Posted by mark124mjj

4 Comments

  1. so i’ve been building a flavor pairing tool for the past few months (posted the heatmap here last week) and wanted to share the next thing i made with the same data.

    i ran all 855 ingredients through UMAP using just their flavor compound profiles — data pulled from ~40,000 food science papers. the algorithm had literally zero knowledge of what category anything was. no “this is a meat” or “this is a fruit” signal. just molecular overlap.

    and it kinda just… figured it out?

    beef, pork, lamb, chicken, rabbit, duck all ended up in the same cluster bottom left. never told it they were all animal proteins.

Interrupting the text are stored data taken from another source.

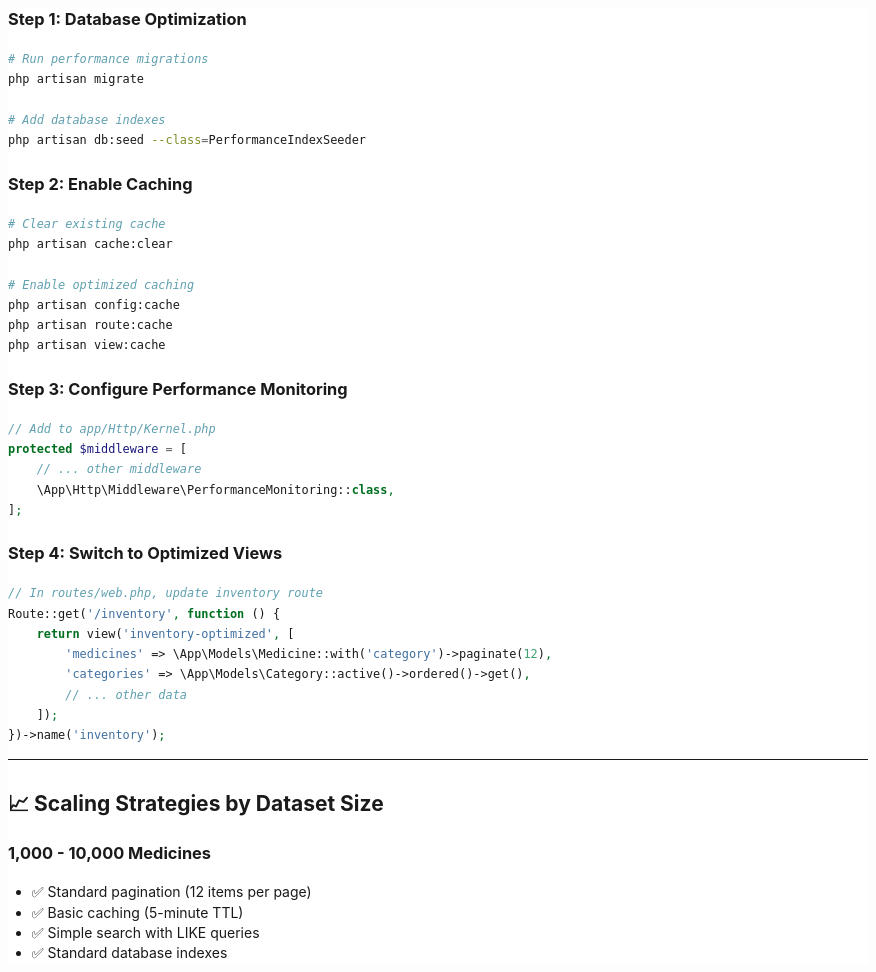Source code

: ### Step 1: Database Optimization
```bash
# Run performance migrations
php artisan migrate

# Add database indexes
php artisan db:seed --class=PerformanceIndexSeeder
```

### Step 2: Enable Caching
```bash
# Clear existing cache
php artisan cache:clear

# Enable optimized caching
php artisan config:cache
php artisan route:cache
php artisan view:cache
```

### Step 3: Configure Performance Monitoring
```php
// Add to app/Http/Kernel.php
protected $middleware = [
    // ... other middleware
    \App\Http\Middleware\PerformanceMonitoring::class,
];
```

### Step 4: Switch to Optimized Views
```php
// In routes/web.php, update inventory route
Route::get('/inventory', function () {
    return view('inventory-optimized', [
        'medicines' => \App\Models\Medicine::with('category')->paginate(12),
        'categories' => \App\Models\Category::active()->ordered()->get(),
        // ... other data
    ]);
})->name('inventory');
```

---

## 📈 **Scaling Strategies by Dataset Size**

### **1,000 - 10,000 Medicines**
- ✅ Standard pagination (12 items per page)
- ✅ Basic caching (5-minute TTL)
- ✅ Simple search with LIKE queries
- ✅ Standard database indexes
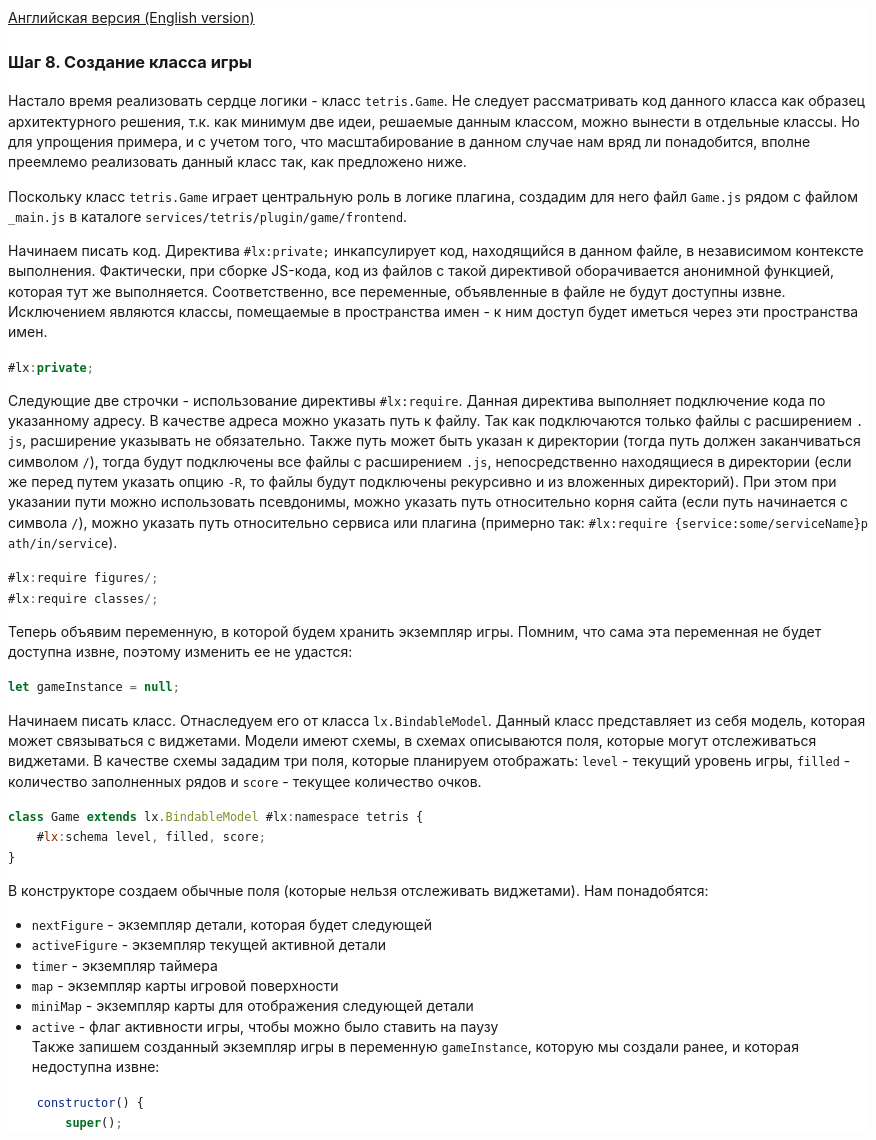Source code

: [Английская версия (English version)](https://github.com/epicoon/lx-doc-articles/blob/master/en/app-dev/expl1/8_Game.md)

### Шаг 8. Создание класса игры

Настало время реализовать сердце логики - класс `tetris.Game`. Не следует рассматривать код данного класса как образец архитектурного решения, т.к. как минимум две идеи, решаемые данным классом, можно вынести в отдельные классы. Но для упрощения примера, и с учетом того, что масштабирование в данном случае нам вряд ли понадобится, вполне преемлемо реализовать данный класс так, как предложено ниже.

Поскольку класс `tetris.Game` играет центральную роль в логике плагина, создадим для него файл `Game.js` рядом с файлом `_main.js` в каталоге `services/tetris/plugin/game/frontend`.

Начинаем писать код. Директива `#lx:private;` инкапсулирует код, находящийся в данном файле, в независимом контексте выполнения. Фактически, при сборке JS-кода, код из файлов с такой директивой оборачивается анонимной функцией, которая тут же выполняется. Соответственно, все переменные, объявленные в файле не будут доступны извне. Исключением являются классы, помещаемые в пространства имен - к ним доступ будет иметься через эти пространства имен.
```js
#lx:private;
```

Следующие две строчки - использование директивы `#lx:require`. Данная директива выполняет подключение кода по указанному адресу. В качестве адреса можно указать путь к файлу. Так как подключаются только файлы с расширением `.js`, расширение указывать не обязательно. Также путь может быть указан к директории (тогда путь должен заканчиваться символом `/`), тогда будут подключены все файлы с расширением `.js`, непосредственно находящиеся в директории (если же перед путем указать опцию `-R`, то файлы будут подключены рекурсивно и из вложенных директорий). При этом при указании пути можно использовать псевдонимы, можно указать путь относительно корня сайта (если путь начинается с символа `/`), можно указать путь относительно сервиса или плагина (примерно так: `#lx:require {service:some/serviceName}path/in/service`).
```js
#lx:require figures/;
#lx:require classes/;
```

Теперь объявим переменную, в которой будем хранить экземпляр игры. Помним, что сама эта переменная не будет доступна извне, поэтому изменить ее не удастся:
```js
let gameInstance = null;
```

Начинаем писать класс. Отнаследуем его от класса `lx.BindableModel`. Данный класс представляет из себя модель, которая может связываться с виджетами. Модели имеют схемы, в схемах описываются поля, которые могут отслеживаться виджетами. В качестве схемы зададим три поля, которые планируем отображать: `level` - текущий уровень игры, `filled` - количество заполненных рядов и `score` - текущее количество очков.
```js
class Game extends lx.BindableModel #lx:namespace tetris {
	#lx:schema level, filled, score;
}

```

В конструкторе создаем обычные поля (которые нельзя отслеживать виджетами). Нам понадобятся:
* `nextFigure` - экземпляр детали, которая будет следующей
* `activeFigure` - экземпляр текущей активной детали
* `timer` - экземпляр таймера
* `map` - экземпляр карты игровой поверхности
* `miniMap` - экземпляр карты для отображения следующей детали
* `active` - флаг активности игры, чтобы можно было ставить на паузу<br>
Также запишем созданный экземпляр игры в переменную `gameInstance`, которую мы создали ранее, и которая недоступна извне:
```js
	constructor() {
		super();

```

    wine, cognac, beer clustered together in the middle. fermentation chemistry is apparently that distinctive

    cheese ended up between the dairy/meat zone which honestly makes sense when you think about it

    arabica coffee sat almost completely alone which tracks, roasting creates pyrazines and furans that basically nothing else has ginger was an outlier too which i didn’t expect

    the interactive version is at [compkitchen.com/flavor-map](http://compkitchen.com/flavor-map) if you want to poke around. you can hover over any point to see the ingredient and click through to its pairing data.

    also built a research database of all the papers behind this if anyone’s curious about the methodology: [compkitchen.com/research](http://compkitchen.com/research) happy to answer questions, got some really good ones on the heatmap post

    [compkitchen.com/flavor-map](http://compkitchen.com/flavor-map)

  2. ReddishTomatoes on

    I’m not really sure what this is, but it’s pretty funny. Beef is more of a beverage than wine is. I’m going to spend some time taking a harder look at it.

    Were there no tomatoes? I was hoping to see whether tomato is a fruit or a vegetable.

  3. ASDFzxcvTaken on

    What are the X and Y axis labels?

    What are the lines connecting dots in the upper right cluster?

    What are the various cluster groups?

    Without proper labeling this data isn’t very beautiful.